Minimally invasive lateral retroperitoneal transpsoas interbody fusion
Transpsoas approach and tubular retractor placement is achieved using sequential tubular dilators that are placed under the guidance of fluoroscopic imaging (or navigation) and using directional EMG monitoring (NeurovisionTM, NuVasive, San Diego, CA) allowing the dilator placed anterior to the main lumbar plexus.
A variety of surgical approaches have been described to treat low grade lumbar degenerative spondylolisthesis (DS). Minimally invasive spinal fusion techniques were first introduced to minimize morbidities associated with invasive surgical treatments. Minimally invasive lateral transpsoas interbody fusion, also known as lateral lumbar interbody fusion (LLIF).
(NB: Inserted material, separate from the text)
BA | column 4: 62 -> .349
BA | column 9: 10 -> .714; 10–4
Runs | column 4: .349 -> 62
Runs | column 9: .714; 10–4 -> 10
Minimally invasive lateral retroperitoneal transpsoas interbody fusion was first introduced by Luiz Pimenta in 2001 1) 2), as an adaptation of an endoscopic lateral transpsoas approach to lumbar fusion described by Bergey et al. 3)
Trademarked names include “extreme-lateral” (XLIFTM, NuVasive, San Diego, CA) or “direct-lateral” lumbar interbody fusion (DLIFTM, Medtronic, Memphis, TN); the generic term lateral lumbar interbody fusion (LLIF) will be used here. Variants to the approach include the oblique lumbar interbody fusion (OLIFTM, Medtronic, Memphis, TN) which utilizes a pre-psoas approach (at L5-S1 the OLIF is halfway between an ALIF and a LLIF). A retroperitoneal approach. Indirectly decompresses nerves by distracting the disc space and fuses the spine with an interbody cage having a large cross-sectional area. Access is best from L1–5. For L1–2, one can retract the 12th rib, or go between 11th & 12th rib, or excise the 12th rib. Iliac crest prevents access to L5-S1 (axial-LIF may be used here) and occasionally to L4–5
A similar retro- pleural approach may be employed in the thoracic spine up to T4. With thoracic lateral interbody fusions, DO NOT penetrate the contralateral anulus. Intra-operative EMG monitoring is critical, so the anesthesiologist needs to use only short-acting neuromuscular blockade at beginning of case. In males, implants are typically 55-60 mm in length (oriented along patient’s lateral axis) if placed in the midposition of the VB, or 45 mm in the anterior portion (lengths are 10%shorter in females) 4).
Potential advantages include less tissue trauma, minimal blood loss, shorter operation time, less wound issues, placement of a larger cage, early patient mobilization 5) 6) , no risk of durotomy with CSF leak.